As one tiny example of the subtle anti-male bias which permeates the entire document, I loved the advice on p35 regarding assistance to alleged perpetrators which suggests these young men should be referred to a Behaviour Change Counselling at the Rape and Domestic Violence Service. Hmm, the allegations have yet to be investigated and he’s sent off for behaviour change. Straight from the feminist copybook.
Time for action- can you help?
It’s a very good time to draw public attention to what’s going on here, with the universities facing a huge financial crisis and having muddied their copybooks with all manner of free speech scandals – think UNSW’s censorship over Hong Kong politics, Drew Pavlou’s suspension, and Peter Ridd’s battle with James Cook.
The Coalition has just announced legislation for their Job-ready Graduates package, which rightly focusses on improved transparency as well as sustainability in higher education.
I’ve prepared a draft letter for you to send to Coalition Senators and MPs, proposing an amendment to the legislation instructing universities to focus on their core business rather than running illegal kangaroo courts involving expensive administrative processes but also exposing these institutions to potential lawsuits over failure to protect basic legal rights of the accused.
And given that TEQSA’s latest effort provides further evidence of the failure of the university regulator to properly advise the tertiary sector on this important issue, we are also suggesting the Education Minister institute a proper review into TEQSA’s operation, in keeping with the Coalitions’ call for greater transparency in higher education.
We need you all to step up so that we send letters to all Coalition members of parliament – as part of our ongoing campaign to alert key policy makers to this unjust system. Please contact Irene so she can send you the draft letter and keep track of correspondence.
Janice Fiamengo calls out Kamala Harris for sexual exploitation.
Canadian men’s rights activist Janice Fiamengo has just released a brilliant video exposing Joe Biden’s newly announced Vice-President running mate, Kamala Harris, as an identity politics ideologue, the perfect match for Biden.
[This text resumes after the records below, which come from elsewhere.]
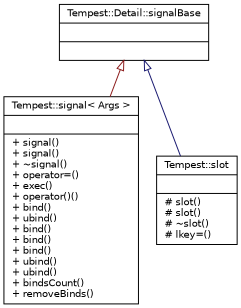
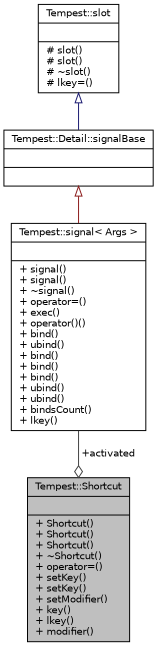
  digraph {
    node [color=black fillcolor=white fontname=Helvetica fontsize=10 shape=record style=filled]
    edge [fontname=Helvetica fontsize=10 labelfontname=Helvetica labelfontsize=10 style=solid arrowtail=onormal dir=back]
-   n2 [height=0.2 label="{Tempest::signal\< Args \>\n||+ signal()\l+ signal()\l+ ~signal()\l+ operator=()\l+ exec()\l+ operator()()\l+ bind()\l+ ubind()\l+ bind()\l+ bind()\l+ bind()\l+ ubind()\l+ ubind()\l+ bindsCount()\l+ removeBinds()\l}" width=0.4]
+   n1 [fillcolor=grey75 fontcolor=black height=0.2 label="{Tempest::Shortcut\n||+ Shortcut()\l+ Shortcut()\l+ Shortcut()\l+ ~Shortcut()\l+ operator=()\l+ setKey()\l+ setKey()\l+ setModifier()\l+ key()\l+ lkey()\l+ modifier()\l}" width=0.4]
+   n2 [height=0.2 label="{Tempest::signal\< Args \>\n||+ signal()\l+ signal()\l+ ~signal()\l+ operator=()\l+ exec()\l+ operator()()\l+ bind()\l+ ubind()\l+ bind()\l+ bind()\l+ bind()\l+ ubind()\l+ ubind()\l+ bindsCount()\l+ lkey()\l}" width=0.4]
    n3 [height=0.2 label="{Tempest::Detail::signalBase\n||}" width=0.4]
    n4 [height=0.2 label="{Tempest::slot\n||# slot()\l# slot()\l# ~slot()\l# lkey=()\l}" width=0.4]
+   n2 -> n1 [arrowhead=odiamond color=grey25 label=" +activated" arrowtail="" dir=""]
    n3 -> n2 [color=firebrick4]
-   n3 -> n4 [color=midnightblue]
+   n4 -> n3 [color=midnightblue]
  }
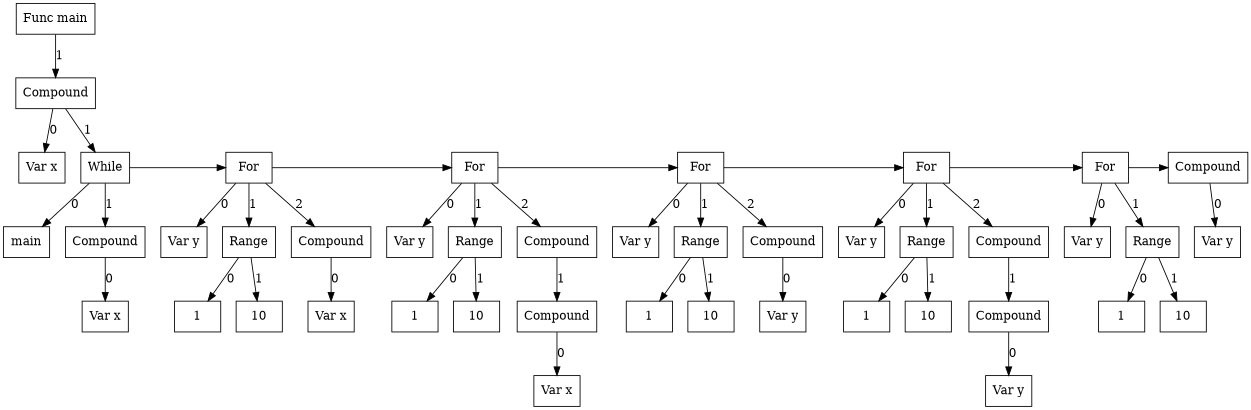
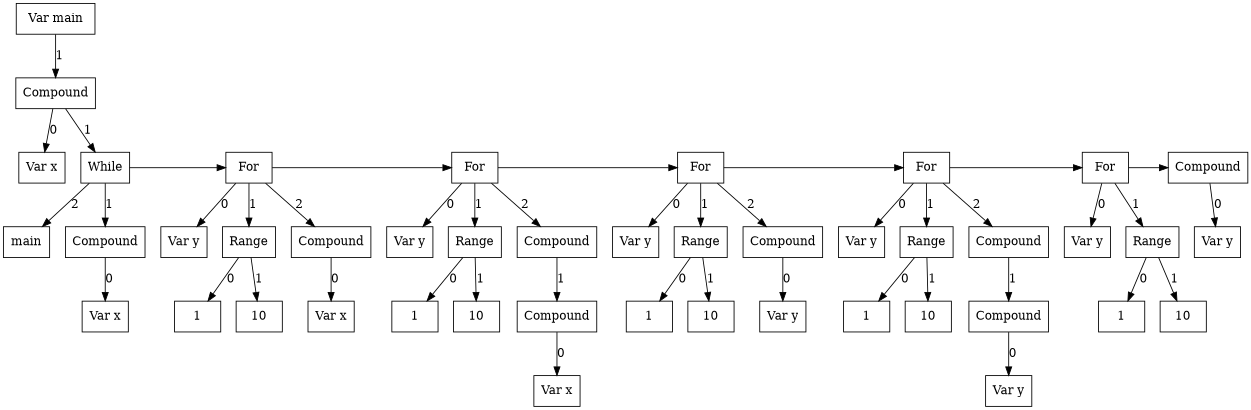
  digraph {
    node [shape=box]
-   n1 [label="Func main"]
+   n1 [label="Var main"]
    n2 [label=Compound]
    n3 [label="Var x"]
    n4 [label=While]
    n5 [label=main]
    n6 [label=Compound]
    n7 [label="Var x"]
    n8 [label=For]
    n9 [label=For]
    n10 [label=For]
    n11 [label=For]
    n12 [label=For]
    n13 [label=Compound]
    n14 [label="Var y"]
    n15 [label=Range]
    n16 [label=Compound]
    n17 [label=1]
    n18 [label=10]
    n19 [label="Var x"]
    n20 [label="Var y"]
    n21 [label=Range]
    n22 [label=Compound]
    n23 [label=1]
    n24 [label=10]
    n25 [label=Compound]
    n26 [label="Var x"]
    n27 [label="Var y"]
    n28 [label=Range]
    n29 [label=Compound]
    n30 [label="Var y"]
    n31 [label=Range]
    n32 [label=Compound]
    n33 [label=1]
    n34 [label=10]
    n35 [label="Var y"]
    n36 [label=1]
    n37 [label=10]
    n38 [label=Compound]
    n39 [label="Var y"]
    n40 [label="Var y"]
    n41 [label=Range]
    n42 [label=1]
    n43 [label=10]
    n44 [label="Var y"]
    subgraph sub_1 {
      rankdir=TB
      n1
      n2
    }
    subgraph sub_2 {
      ordering=out
      rank=same
      rankdir=LR
      n2
    }
    subgraph sub_3 {
      ordering=out
      rank=same
      rankdir=LR
      n3
      n4
    }
    subgraph sub_4 {
      rankdir=TB
      n2
      n3
      n4
    }
    subgraph sub_5 {
      ordering=out
      rank=same
      rankdir=LR
      n5
      n6
    }
    subgraph sub_6 {
      rankdir=TB
      n4
      n5
      n6
    }
    subgraph sub_7 {
      ordering=out
      rank=same
      rankdir=LR
      n7
    }
    subgraph sub_8 {
      rankdir=TB
      n6
      n7
    }
    subgraph sub_9 {
      rank=same
      rankdir=LR
      n4
      n8
      n9
      n10
      n11
      n12
      n13
    }
    subgraph sub_10 {
      rankdir=LR
      n4
      n8
      n9
      n10
      n11
      n12
      n13
    }
    subgraph sub_11 {
      ordering=out
      rank=same
      rankdir=LR
      n14
      n15
      n16
    }
    subgraph sub_12 {
      rankdir=TB
      n8
      n14
      n15
      n16
    }
    subgraph sub_13 {
      ordering=out
      rank=same
      rankdir=LR
      n17
      n18
    }
    subgraph sub_14 {
      rankdir=TB
      n15
      n17
      n18
    }
    subgraph sub_15 {
      ordering=out
      rank=same
      rankdir=LR
      n19
    }
    subgraph sub_16 {
      rankdir=TB
      n16
      n19
    }
    subgraph sub_17 {
      ordering=out
      rank=same
      rankdir=LR
      n20
      n21
      n22
    }
    subgraph sub_18 {
      rankdir=TB
      n9
      n20
      n21
      n22
    }
    subgraph sub_19 {
      ordering=out
      rank=same
      rankdir=LR
      n23
      n24
    }
    subgraph sub_20 {
      rankdir=TB
      n21
      n23
      n24
    }
    subgraph sub_21 {
      ordering=out
      rank=same
      rankdir=LR
      n25
    }
    subgraph sub_22 {
      rankdir=TB
      n22
      n25
    }
    subgraph sub_23 {
      ordering=out
      rank=same
      rankdir=LR
      n26
    }
    subgraph sub_24 {
      ordering=out
      rank=same
      rankdir=LR
      n27
      n28
      n29
    }
    subgraph sub_25 {
      rankdir=TB
      n25
      n26
    }
    subgraph sub_26 {
      ordering=out
      rank=same
      rankdir=LR
      n30
      n31
      n32
    }
    subgraph sub_27 {
      rankdir=TB
      n10
      n30
      n31
      n32
    }
    subgraph sub_28 {
      ordering=out
      rank=same
      rankdir=LR
      n33
      n34
    }
    subgraph sub_29 {
      rankdir=TB
      n31
      n33
      n34
    }
    subgraph sub_30 {
      ordering=out
      rank=same
      rankdir=LR
      n35
    }
    subgraph sub_31 {
      rankdir=TB
      n32
      n35
    }
    subgraph sub_32 {
      rankdir=TB
      n11
      n27
      n28
      n29
    }
    subgraph sub_33 {
      ordering=out
      rank=same
      rankdir=LR
      n36
      n37
    }
    subgraph sub_34 {
      rankdir=TB
      n29
      n38
    }
    subgraph sub_35 {
      rankdir=TB
      n28
      n36
      n37
    }
    subgraph sub_36 {
      ordering=out
      rank=same
      rankdir=LR
      n38
    }
    subgraph sub_37 {
      ordering=out
      rank=same
      rankdir=LR
      n39
    }
    subgraph sub_38 {
      rankdir=TB
      n38
      n39
    }
    subgraph sub_39 {
      ordering=out
      rank=same
      rankdir=LR
      n40
      n41
    }
    subgraph sub_40 {
      rankdir=TB
      n12
      n40
      n41
    }
    subgraph sub_41 {
      ordering=out
      rank=same
      rankdir=LR
      n42
      n43
    }
    subgraph sub_42 {
      rankdir=TB
      n41
      n42
      n43
    }
    subgraph sub_43 {
      ordering=out
      rank=same
      rankdir=LR
      n44
    }
    subgraph sub_44 {
      rankdir=TB
      n13
      n44
    }
    n1 -> n2 [label=1]
    n2 -> n3 [label=0]
    n2 -> n4 [label=1]
-   n4 -> n5 [label=0]
+   n4 -> n5 [label=2]
    n4 -> n6 [label=1]
    n4 -> n8
    n6 -> n7 [label=0]
    n8 -> n9
    n8 -> n14 [label=0]
    n8 -> n15 [label=1]
    n8 -> n16 [label=2]
    n9 -> n10
    n9 -> n20 [label=0]
    n9 -> n21 [label=1]
    n9 -> n22 [label=2]
    n10 -> n11
    n10 -> n30 [label=0]
    n10 -> n31 [label=1]
    n10 -> n32 [label=2]
    n11 -> n12
    n11 -> n27 [label=0]
    n11 -> n28 [label=1]
    n11 -> n29 [label=2]
    n12 -> n13
    n12 -> n40 [label=0]
    n12 -> n41 [label=1]
    n13 -> n44 [label=0]
    n15 -> n17 [label=0]
    n15 -> n18 [label=1]
    n16 -> n19 [label=0]
    n21 -> n23 [label=0]
    n21 -> n24 [label=1]
    n22 -> n25 [label=1]
    n25 -> n26 [label=0]
    n28 -> n36 [label=0]
    n28 -> n37 [label=1]
    n29 -> n38 [label=1]
    n31 -> n33 [label=0]
    n31 -> n34 [label=1]
    n32 -> n35 [label=0]
    n38 -> n39 [label=0]
    n41 -> n42 [label=0]
    n41 -> n43 [label=1]
  }
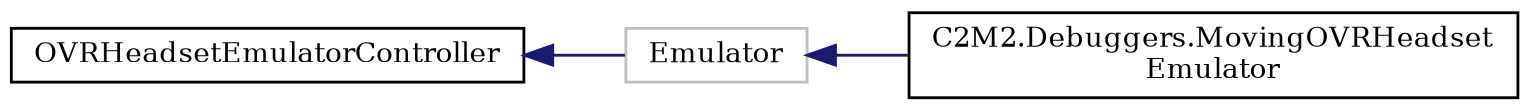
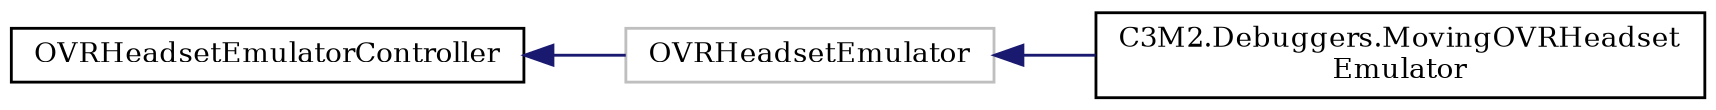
  digraph {
    fontname="DejaVu Serif"
    rankdir=LR
    node [color=black fillcolor=white fontname="DejaVu Serif" fontsize=10 shape=record style=filled]
    edge [color=midnightblue dir=back fontname="DejaVu Serif" fontsize=10 labelfontname=Helvetica labelfontsize=10 style=solid]
-   n1 [color=grey75 height=0.2 label=Emulator width=0.4]
-   n2 [height=0.2 label="C2M2.Debuggers.MovingOVRHeadset\lEmulator" width=0.4]
+   n1 [color=grey75 height=0.2 label=OVRHeadsetEmulator width=0.4]
+   n2 [height=0.2 label="C3M2.Debuggers.MovingOVRHeadset\lEmulator" width=0.4]
    n3 [height=0.2 label=OVRHeadsetEmulatorController width=0.4]
    n1 -> n2
    n3 -> n1
  }
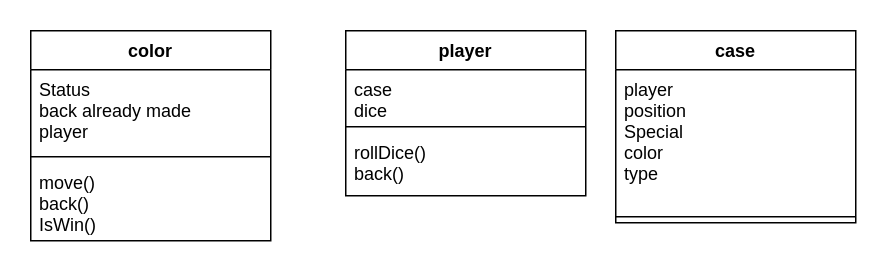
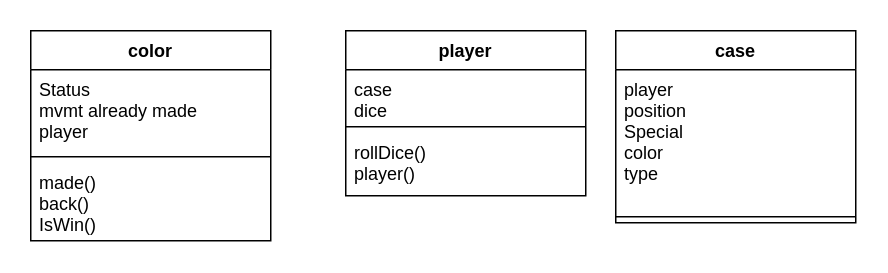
  <mxCell id="0" />
  <mxCell id="1" parent="0" />
  <mxCell id="2" value="color" style="swimlane;fontStyle=1;align=center;verticalAlign=top;childLayout=stackLayout;horizontal=1;startSize=26;horizontalStack=0;resizeParent=1;resizeParentMax=0;resizeLast=0;collapsible=1;marginBottom=0;" vertex="1" parent="1"><mxGeometry x="20" y="20" width="160" height="140" as="geometry" /></mxCell>
- <mxCell id="3" value="Status&#10;back already made&#10;player" style="text;strokeColor=none;fillColor=none;align=left;verticalAlign=top;spacingLeft=4;spacingRight=4;overflow=hidden;rotatable=0;points=[[0,0.5],[1,0.5]];portConstraint=eastwest;" vertex="1" parent="2"><mxGeometry y="26" width="160" height="54" as="geometry" /></mxCell>
+ <mxCell id="3" value="Status&#10;mvmt already made&#10;player" style="text;strokeColor=none;fillColor=none;align=left;verticalAlign=top;spacingLeft=4;spacingRight=4;overflow=hidden;rotatable=0;points=[[0,0.5],[1,0.5]];portConstraint=eastwest;" vertex="1" parent="2"><mxGeometry y="26" width="160" height="54" as="geometry" /></mxCell>
  <mxCell id="4" value="" style="line;strokeWidth=1;fillColor=none;align=left;verticalAlign=middle;spacingTop=-1;spacingLeft=3;spacingRight=3;rotatable=0;labelPosition=right;points=[];portConstraint=eastwest;" vertex="1" parent="2"><mxGeometry y="80" width="160" height="8" as="geometry" /></mxCell>
- <mxCell id="5" value="move()&#10;back()&#10;IsWin()" style="text;strokeColor=none;fillColor=none;align=left;verticalAlign=top;spacingLeft=4;spacingRight=4;overflow=hidden;rotatable=0;points=[[0,0.5],[1,0.5]];portConstraint=eastwest;" vertex="1" parent="2"><mxGeometry y="88" width="160" height="52" as="geometry" /></mxCell>
+ <mxCell id="5" value="made()&#10;back()&#10;IsWin()" style="text;strokeColor=none;fillColor=none;align=left;verticalAlign=top;spacingLeft=4;spacingRight=4;overflow=hidden;rotatable=0;points=[[0,0.5],[1,0.5]];portConstraint=eastwest;" vertex="1" parent="2"><mxGeometry y="88" width="160" height="52" as="geometry" /></mxCell>
  <mxCell id="6" value="player" style="swimlane;fontStyle=1;align=center;verticalAlign=top;childLayout=stackLayout;horizontal=1;startSize=26;horizontalStack=0;resizeParent=1;resizeParentMax=0;resizeLast=0;collapsible=1;marginBottom=0;" vertex="1" parent="1"><mxGeometry x="230" y="20" width="160" height="110" as="geometry" /></mxCell>
  <mxCell id="7" value="case&#10;dice" style="text;strokeColor=none;fillColor=none;align=left;verticalAlign=top;spacingLeft=4;spacingRight=4;overflow=hidden;rotatable=0;points=[[0,0.5],[1,0.5]];portConstraint=eastwest;" vertex="1" parent="6"><mxGeometry y="26" width="160" height="34" as="geometry" /></mxCell>
  <mxCell id="8" value="" style="line;strokeWidth=1;fillColor=none;align=left;verticalAlign=middle;spacingTop=-1;spacingLeft=3;spacingRight=3;rotatable=0;labelPosition=right;points=[];portConstraint=eastwest;" vertex="1" parent="6"><mxGeometry y="60" width="160" height="8" as="geometry" /></mxCell>
- <mxCell id="9" value="rollDice()&#10;back()" style="text;strokeColor=none;fillColor=none;align=left;verticalAlign=top;spacingLeft=4;spacingRight=4;overflow=hidden;rotatable=0;points=[[0,0.5],[1,0.5]];portConstraint=eastwest;" vertex="1" parent="6"><mxGeometry y="68" width="160" height="42" as="geometry" /></mxCell>
+ <mxCell id="9" value="rollDice()&#10;player()" style="text;strokeColor=none;fillColor=none;align=left;verticalAlign=top;spacingLeft=4;spacingRight=4;overflow=hidden;rotatable=0;points=[[0,0.5],[1,0.5]];portConstraint=eastwest;" vertex="1" parent="6"><mxGeometry y="68" width="160" height="42" as="geometry" /></mxCell>
  <mxCell id="10" value="case" style="swimlane;fontStyle=1;align=center;verticalAlign=top;childLayout=stackLayout;horizontal=1;startSize=26;horizontalStack=0;resizeParent=1;resizeParentMax=0;resizeLast=0;collapsible=1;marginBottom=0;" vertex="1" parent="1"><mxGeometry x="410" y="20" width="160" height="128" as="geometry" /></mxCell>
  <mxCell id="11" value="player&#10;position&#10;Special&#10;color&#10;type" style="text;strokeColor=none;fillColor=none;align=left;verticalAlign=top;spacingLeft=4;spacingRight=4;overflow=hidden;rotatable=0;points=[[0,0.5],[1,0.5]];portConstraint=eastwest;" vertex="1" parent="10"><mxGeometry y="26" width="160" height="94" as="geometry" /></mxCell>
  <mxCell id="12" value="" style="line;strokeWidth=1;fillColor=none;align=left;verticalAlign=middle;spacingTop=-1;spacingLeft=3;spacingRight=3;rotatable=0;labelPosition=right;points=[];portConstraint=eastwest;" vertex="1" parent="10"><mxGeometry y="120" width="160" height="8" as="geometry" /></mxCell>
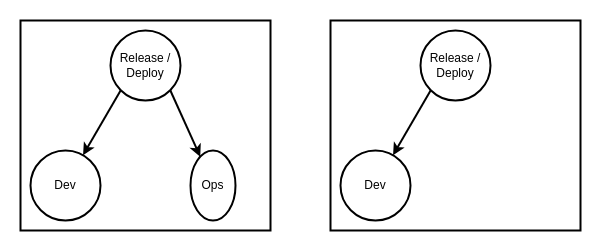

Fiamengo points out Biden was architect of the Violence Against Women Act, and is a man who has done more than any other politician to destroy due process protections for accused men.
But Kamala Harris has also been in the thick of all the recent identity politics issues, a proud feminist who proclaimed she’s never met a #MeToo survivor she didn’t believe, including those women who claimed to have been inappropriately touched by Jo Biden!
Fiamengo also reveals an intriguing aspect of Harris’ personal history. At age 29 the newly graduated litigator had an affair with the then 60-year-old Democrat House Speaker for the Californian State Assembly, Willie Brown. During the two years the two were in a relationship, Brown appointed Harris to two high-profile, well-paid government positions – jobs she was unlikely to have achieved on her own merits.
Fiamengo calls this out as “sexual exploitation,” describing as the “female side of sexual harassment” this process of a woman using her sexual power to extort political or other favours from a man.
“The question is if men are to be condemned for exploiting their power for sexual access supposedly because it hurts all women and warps workplace cultures, then why are women held guiltless when they exploit their sexual power for political and other access? Do their actions not also corrupt workplace cultures breeding favouritism, resentment, mistrust, apathy and rancour?”
It’s an excellent point but don’t expect it to get much play in a culture where any deviation from the feminist narrative is firmly suppressed by our captured mainstream media.